Im Beschwerdefall ist daher zu prüfen, ob für den Altruhestandsbeamten Helmut H. im Zeitpunkt des Inkrafttretens der Novelle BGBl. I Nr. 161/1999 die Zuständigkeit einer nachgeordneten Pensionsbehörde iS des § 2 Abs. 6 Satz 2 DVG bestand. Trifft dies zu, würde das auch für die pensionsrechtlichen Ansprüche der Beschwerdeführerin als Hinterbliebene nach § 1 Abs. 3 iVm Abs. 6 PG 1965 gelten.
Dies ist aus folgendem Grund zu bejahen: Aus dem angefochtenen Bescheid geht hervor, dass Helmut H. zuletzt im Fernmeldebauamt Innsbruck auf einem Arbeitsplatz der Verwendungsgruppe PT 7 verwendet worden war. Dabei hat es sich um eine Dienststelle gehandelt, die seine Angehörigkeit zu einem nachgeordneten Personalamt der Telekom Austria AG (nämlich Innsbruck) begründete, sodass - worauf die Beschwerdeführerin im Ergebnis zutreffend hinweist - dessen Zuständigkeit als Pensionsbehörde erster Instanz gegeben ist. Dazu wird im Einzelnen gemäß § 43 Abs. 2 VwGG auf die detaillierten Ausführungen im hg. Erkenntnis vom , Zl. 2010/12/0023, verwiesen.
Der angefochtene Bescheid war daher gemäß § 42 Abs. 2 Z. 2 VwGG wegen Rechtswidrigkeit infolge Unzuständigkeit der belangten Behörde aufzuheben.
Die belangte Behörde wird im fortgesetzten Verfahren den verfahrenseinleitenden Antrag der Beschwerdeführerin vom gemäß § 6 AVG an das zu seiner Behandlung zuständige Personalamt Innsbruck der Telekom Austria AG weiterzuleiten haben, gegen dessen allenfalls (aus der Sicht der Beschwerdeführerin) negative bescheidförmige Erledigung die Berufung an das beim Vorstand der Österreichischen Post AG eingerichtete Personalamt offen stünde.
Die Durchführung der von der Beschwerdeführerin beantragten mündlichen Verhandlung vor dem Verwaltungsgerichtshof konnte gemäß § 39 Abs. 2 Z. 2 VwGG unterbleiben.

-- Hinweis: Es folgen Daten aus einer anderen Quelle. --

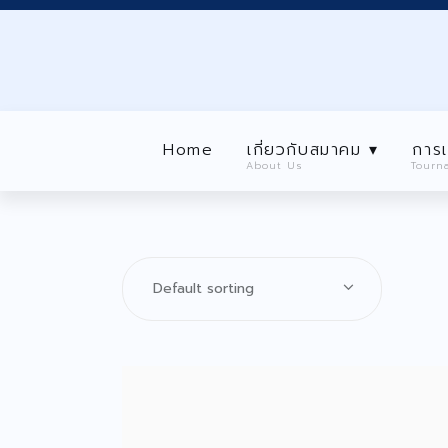
Home
เกี่ยวกับสมาคม ▾
About Us
การเเข่งขัน ▾
Home
เกี่ยวกับสมาคม ▾
การเ
Tournaments
About Us
Tourn
Level นักกีฬา ▾
Home
เกี่ยวกับ
Player Level
About Us
ลงทะเบียนสมาชิก ▾
Registration
ประกาศ/กิจกรรม ▾
Announcement/ Activities
เกียรติคุณ
Honor roll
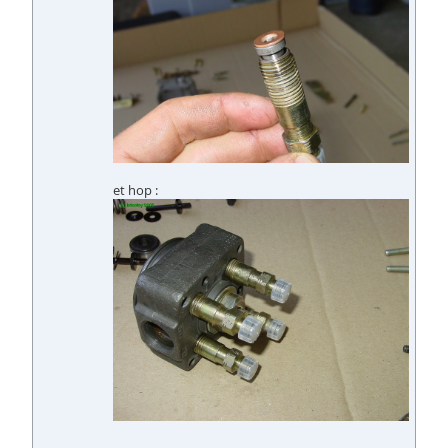
et hop :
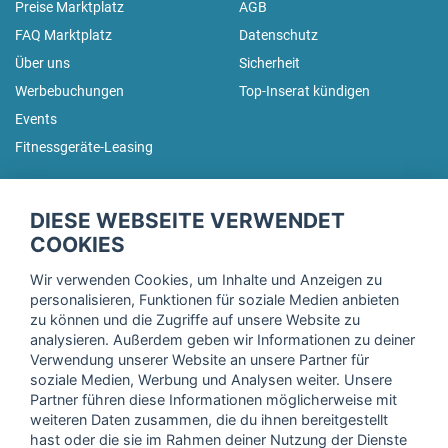
Preise Marktplatz
AGB
FAQ Marktplatz
Datenschutz
Über uns
Sicherheit
Werbebuchungen
Top-Inserat kündigen
Events
Fitnessgeräte-Leasing
fitnessmarkt.de Newsletter
DIESE WEBSEITE VERWENDET
Trage dich hier für unseren Newsletter ein und erhalte regelmäßig
COOKIES
die neuesten Angebote!
Wir verwenden Cookies, um Inhalte und Anzeigen zu
personalisieren, Funktionen für soziale Medien anbieten
zu können und die Zugriffe auf unsere Website zu
analysieren. Außerdem geben wir Informationen zu deiner
Ich stimme der Verarbeitung meiner Daten, wie in der
Verwendung unserer Website an unsere Partner für
soziale Medien, Werbung und Analysen weiter. Unsere
Einwilligungserklärung
der fitnessmarkt.de services GmbH
Partner führen diese Informationen möglicherweise mit
beschrieben, zu und bestätige, dass ich das 16. Lebensjahr
weiteren Daten zusammen, die du ihnen bereitgestellt
vollendet habe. Ich kann diese Einwilligung jederzeit mit
hast oder die sie im Rahmen deiner Nutzung der Dienste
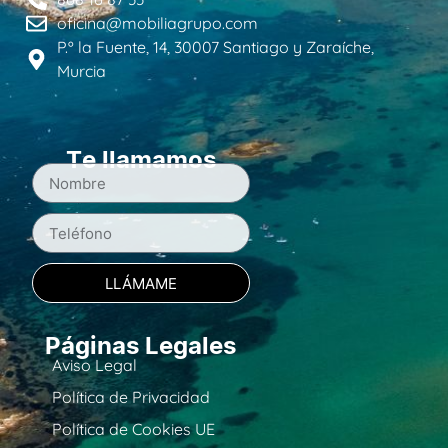
oficina@mobiliagrupo.com
P.º la Fuente, 14, 30007 Santiago y Zaraíche,
Murcia
Te llamamos
LLÁMAME
Páginas Legales
Aviso Legal
Política de Privacidad
Política de Cookies UE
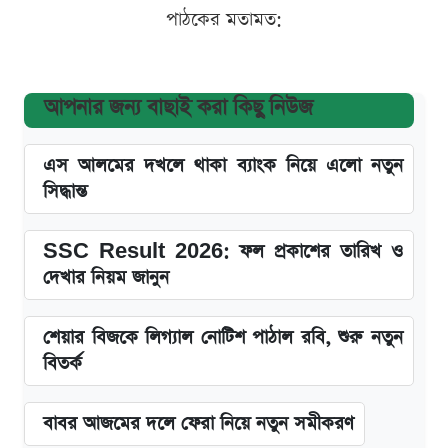
পাঠকের মতামত:
আপনার জন্য বাছাই করা কিছু নিউজ
এস আলমের দখলে থাকা ব্যাংক নিয়ে এলো নতুন
সিদ্ধান্ত
SSC Result 2026: ফল প্রকাশের তারিখ ও
দেখার নিয়ম জানুন
শেয়ার বিজকে লিগ্যাল নোটিশ পাঠাল রবি, শুরু নতুন
বিতর্ক
বাবর আজমের দলে ফেরা নিয়ে নতুন সমীকরণ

Der Spruch über den Aufwandersatz gründet sich auf die §§ 47 ff VwGG iVm der VwGH-Aufwandersatzverordnung 2008, BGBl. II Nr. 455. Das Mehrbegehren war auf Grund der in dieser Verordnung vorgesehenen Pauschalierung, mit der auch die Umsatzsteuer abgegolten ist (vgl. dazu etwa das hg. Erkenntnis vom , Zl. 2006/12/0057), abzuweisen.